Fare Share: Missive to Washington advocates for restaurants' survival

John Barker
Guest columnist

During the holidays, people across the globe write letters to their family and friends, near and far, and often include a gift and/or holiday card.

This December, the Ohio Restaurant Association, on behalf of the state's restaurant, food-service and hospitality industries, wrote an urgent letter to U.S. House of Representatives Speaker Nancy Pelosi, Senate Majority Leader Mitch McConnell, Ohio Sens. Rob Portman and Sherrod Brown and other members of Congress.

John Barker

It wasn’t filled with cheerful holiday greetings or lightly dusted snow-covered cabins designed by Thomas Kinkade. Instead, it painted a grim picture of Ohio’s restaurant industry, once thriving at 23,000-plus locations and 585,000 employees, and made a plea to Congress to address a new federal relief bill and approve targeted proposals.

If the restaurant industry is to survive even a shadow of what it once was, the time to act is now.

After being allowed to reopen patios and indoor dining in late May, Ohio’s restaurant owners and their teams safely have operated food-service locations for more than eight months. They have operated with limited capacity due to dine-in restrictions, social-distancing requirements, curfews and stay-at-home advisories.

With winter weather in our midst, the escalation of temporary and permanent closures is occurring at a rapid rate. We believe about 20% of all U.S. restaurants already are closed due to the COVID-19 coronavirus pandemic.

This includes Ohio’s Iron Chef, Michael Symon, who shut down the celebrated Lola Bistro in Cleveland, and many more across the state.

Suffering year-over-year sales losses of 20% to more than 70%, along with mounting additional restrictions and weak consumer confidence, means the restaurant industry as we once knew it will cease to exist. This is especially so for independent family, casual and fine dining, plus breweries and bars, which rely on table service and hospitality.

“Mom-and-pops” and independents are the heartbeat of America’s economy, making up about 43% of the restaurant industry's market share. Smaller restaurant chains make up another 20%.

Did you know 51% of the food dollar in the U.S. is spent in restaurants? Grocery stores aren’t the only places that feed Americans. Restaurants are a lifeblood to our economy and food chain.

These numbers are not just data points to consider for a statistical survey. They represent your friends, neighbors and families that live in your communities.

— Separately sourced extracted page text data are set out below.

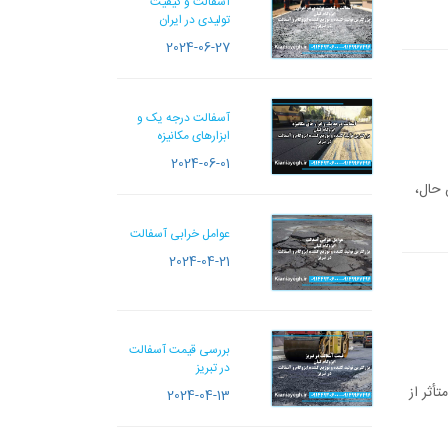
آسفالت و کیفیت
تولیدی در ایران
2024-06-27
آسفالت درجه یک و
ابزارهای مکانیزه
2024-06-01
 حال،
عوامل خرابی آسفالت
2024-04-21
بررسی قیمت آسفالت
در تبریز
أثر از
2024-04-13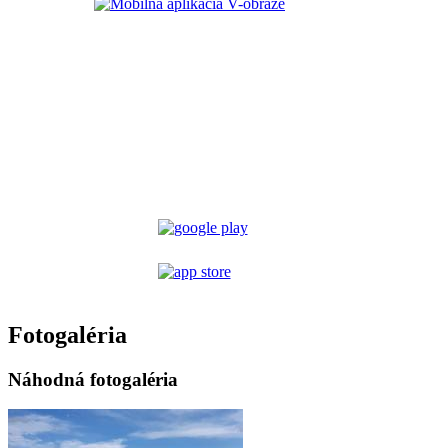
Fotogaléria
Náhodná fotogaléria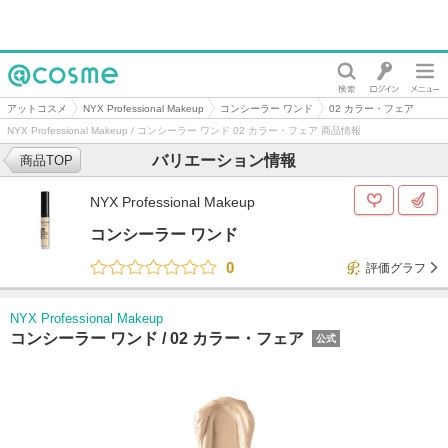
@cosme
アットコスメ
NYX Professional Makeup
コンシーラー ワンド
02 カラー・フェア
NYX Professional Makeup / コンシーラー ワンド 02 カラー・フェア 商品情報
バリエーション情報
商品TOP
NYX Professional Makeup
コンシーラー ワンド
0
評価グラフ
NYX Professional Makeup
コンシーラー ワンド /
02 カラー・フェア
公式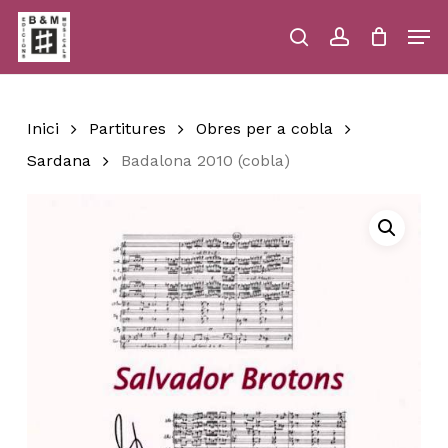
Skip
Men
to
main
search
account
Close
Cart
Close
Cart
content
Menu
Inici
Partitures
Obres per a cobla
Sardana
Badalona 2010 (cobla)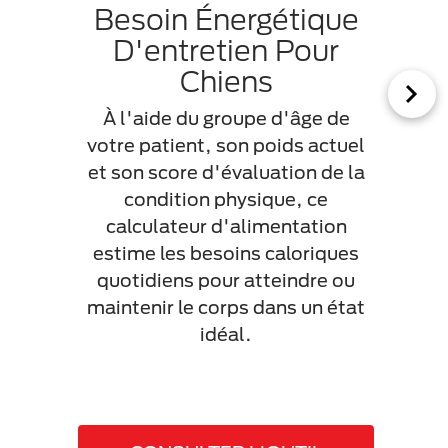
Besoin Énergétique
D'entretien Pour
Chiens
Bi
nut
À l'aide du groupe d'âge de
votre patient, son poids actuel
a
et son score d'évaluation de la
p
condition physique, ce
pro
calculateur d'alimentation
compa
estime les besoins caloriques
eux
quotidiens pour atteindre ou
consc
maintenir le corps dans un état
alim
idéal.
pour
com
D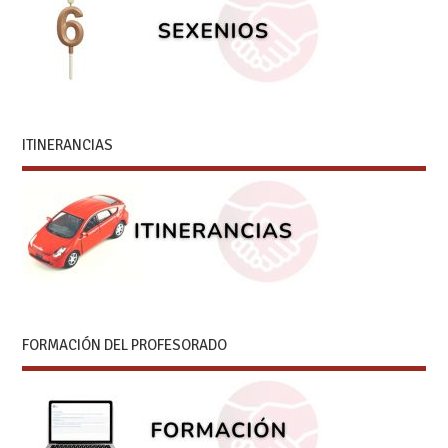
ITINERANCIAS
FORMACIÓN DEL PROFESORADO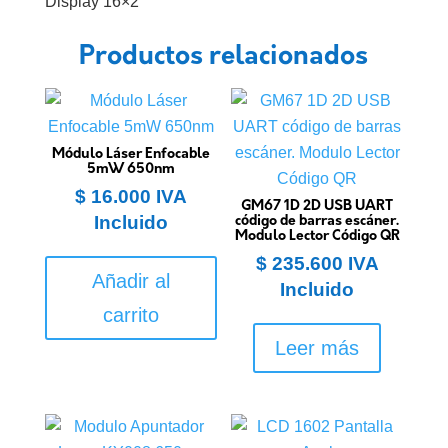
Display 16×2
Productos relacionados
Módulo Láser Enfocable
5mW 650nm
$
16.000
IVA
GM67 1D 2D USB UART
Incluido
código de barras escáner.
Modulo Lector Código QR
$
235.600
IVA
Añadir al
Incluido
carrito
Leer más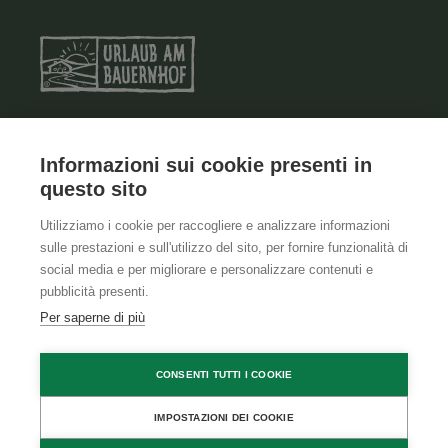
Informazioni sui cookie presenti in
TERMINI E CONDIZIONI GENERALI
questo sito
INFORMAZIONE LEGALE
Utilizziamo i cookie per raccogliere e analizzare informazioni
sulle prestazioni e sull'utilizzo del sito, per fornire funzionalità di
CONTATTI
social media e per migliorare e personalizzare contenuti e
pubblicità presenti.
Per saperne di più
PRIVACY POLICY
CONSENTI TUTTI I COOKIE
COOKIE POLICY
IMPOSTAZIONI DEI COOKIE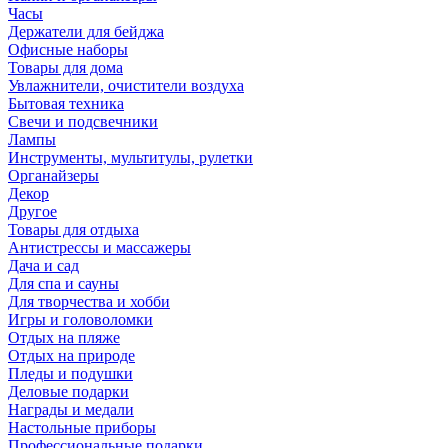
Часы
Держатели для бейджа
Офисные наборы
Товары для дома
Увлажнители, очистители воздуха
Бытовая техника
Свечи и подсвечники
Лампы
Инструменты, мультитулы, рулетки
Органайзеры
Декор
Другое
Товары для отдыха
Антистрессы и массажеры
Дача и сад
Для спа и сауны
Для творчества и хобби
Игры и головоломки
Отдых на пляже
Отдых на природе
Пледы и подушки
Деловые подарки
Награды и медали
Настольные приборы
Профессиональные подарки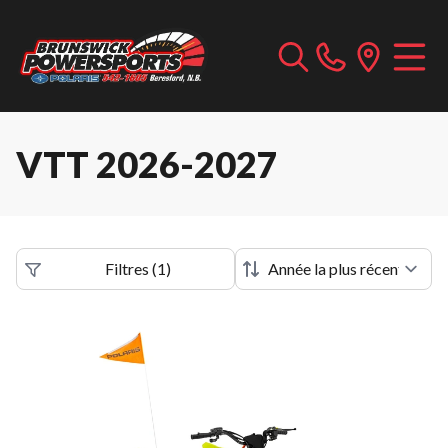
VTT 2026-2027
Filtres
(
1
)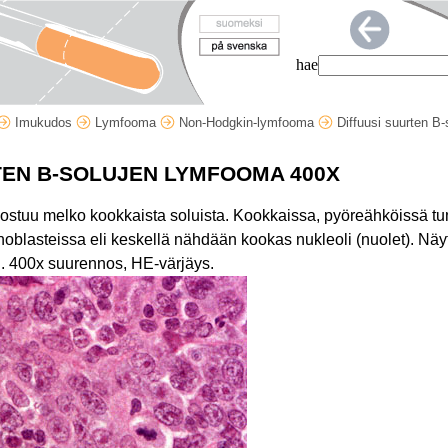
hae
Imukudos
Lymfooma
Non-Hodgkin-lymfooma
Diffuusi suurten B
TEN B-SOLUJEN LYMFOOMA 400X
 koostuu melko kookkaista soluista. Kookkaissa, pyöreähköissä 
blasteissa eli keskellä nähdään kookas nukleoli (nuolet). Näy
ti. 400x suurennos, HE-värjäys.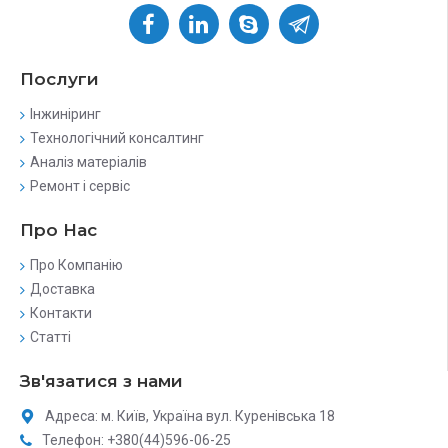
Послуги
Інжиніринг
Технологічний консалтинг
Аналіз матеріалів
Ремонт і сервіс
Про Нас
Про Компанію
Доставка
Контакти
Статті
Зв'язатися з нами
Адреса: м. Київ, Україна вул. Куренівська 18
Телефон: +380(44)596-06-25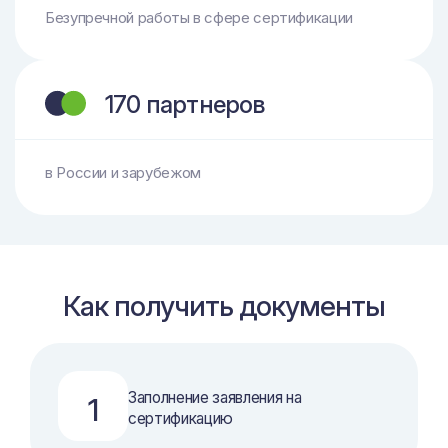
Безупречной работы в сфере сертификации
170 партнеров
в России и зарубежом
Как получить документы
Заполнение заявления на
1
сертификацию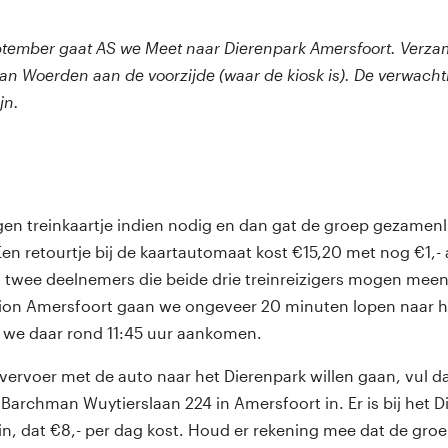
ptember gaat AS we Meet naar Dierenpark Amersfoort. Verza
 van Woerden aan de voorzijde (waar de kiosk is). De verwacht
jn.
gen treinkaartje indien nodig en dan gat de groep gezamenli
en retourtje bij de kaartautomaat kost €15,20 met nog €1,
ijn twee deelnemers die beide drie treinreizigers mogen m
ation Amersfoort gaan we ongeveer 20 minuten lopen naar h
t we daar rond 11:45 uur aankomen.
vervoer met de auto naar het Dierenpark willen gaan, vul da
Barchman Wuytierslaan 224 in Amersfoort in. Er is bij het 
in, dat €8,- per dag kost. Houd er rekening mee dat de groe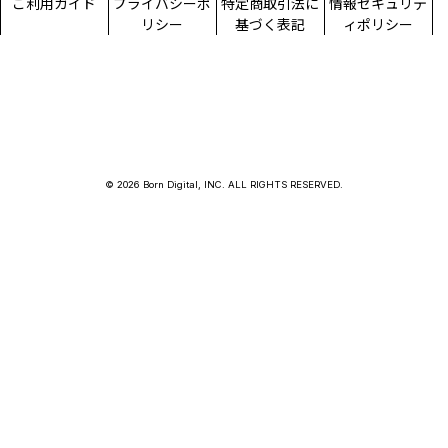
ご利用ガイド
プライバシーポ
特定商取引法に
情報セキュリテ
リシー
基づく表記
ィポリシー
© 2026 Born Digital, INC. ALL RIGHTS RESERVED.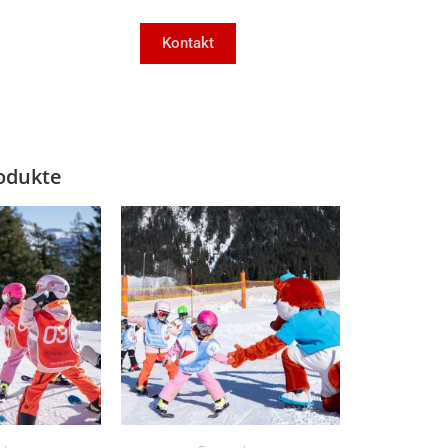
Kontakt
odukte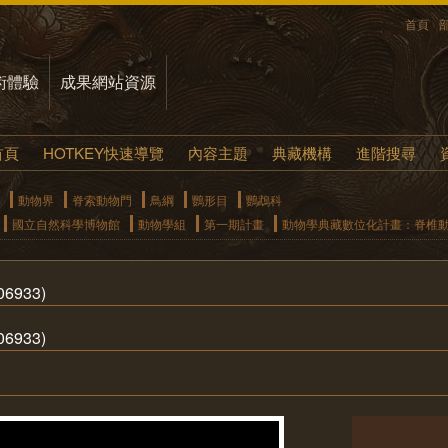
首頁
術體驗
成果網站資源
首頁
HOTKEY快速導覽
內容主題
典藏機構
進階搜尋
動物界
脊索動物門
鳥綱
鸚形目
鸚鵡科
國立自然科學博物館
動物學組
第一期計畫
動物學典藏數位化計畫：脊椎
933)
06933)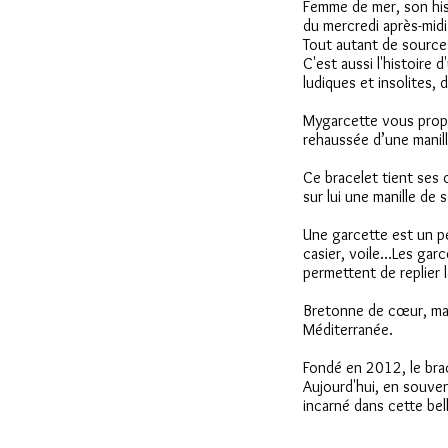
Femme de mer, son hist
du mercredi après-mid
Tout autant de sources
C'est aussi l'histoire 
ludiques et insolites, 
Mygarcette vous propo
rehaussée d’une manill
Ce bracelet tient ses o
sur lui une manille de
Une garcette est un pe
casier, voile…Les garc
permettent de replier la
Bretonne de cœur, mar
Méditerranée.
Fondé en 2012, le brac
Aujourd'hui, en souven
incarné dans cette bel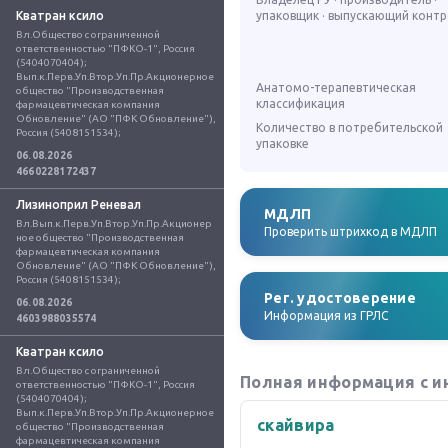
Кватран ксило
упаковщик · выпускающий конт
Вл.Общество с ограниченной 
ответственностью "ПФКО-1", Россия 
(5404070404); 
Вып.к.Перв.Уп.Втор.Уп.Пр.Акционерное 
Анатомо-терапевтическая
общество "Производственная 
классификация
фармацевтическая компания 
Обновление" (АО "ПФК Обновление"), 
Количество в потребительской
Россия (5408151534);
упаковке
06.08.2026
4660228172437
Лизиноприл Реневал
МДЛП
Вл.Вып.к.Перв.Уп.Втор.Уп.Пр.Акционер
Проверить штрихкод в МДЛП
ное общество "Производственная 
фармацевтическая компания 
Обновление" (АО "ПФК Обновление"), 
Россия (5408151534);
Рег. удостоверение
06.08.2026
Информация из ГРЛС
4603988035574
Кватран ксило
Вл.Общество с ограниченной 
Полная информация с и
ответственностью "ПФКО-1", Россия 
(5404070404); 
Вып.к.Перв.Уп.Втор.Уп.Пр.Акционерное 
скайвира
общество "Производственная 
фармацевтическая компания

These are real people with real stories, and they are going to lose everything if they don’t get help. Can you imagine our neighborhoods with significantly fewer restaurants, coffee shops and ice cream parlors?

For these reasons and much more, we’ve implored Congress to return to bipartisan negotiations to complete a new federal relief bill and a second round of the Paycheck Protection Program.

This is what we’re asking of our elected leaders to help everyday hardworking Americans:

• Authorize an additional round of PPP funding with a 20% revenue-loss threshold for any three-month period in 2020, with similar caps as the first round and consideration for businesses that opened in 2020.

• Ensure restaurants can deduct business expenses paid with PPP loans.

• Provide a tax credit for investments that enhance the safety of customers and employees.

• Expand the Employee Retention Tax Credit.

We appreciate the eight weeks of financial support Congress had provided earlier this year.

However, the pandemic and state-mandated government shutdowns have ravaged most operators in our industry for much of the year.

With the holiday season upon us, the restaurant industry, the second-largest in the nation and Ohio, is calling upon Congress to rise up and take action. While everyone is looking forward to a new year in 2021, we need Congress not to drop the ball on keeping Ohioans employed.

So add another letter to your holiday greetings list. Write letters to your members of Congress and urge them to help restaurants now and in the future.

And, as always, dine in restaurants if you are comfortable, order carryout and use pickup windows.

Let’s all do our part to ensure Ohio’s well-earned reputation as a “foodie” state continues for years to come.

John Barker is president and CEO of the Ohio Restaurant Association.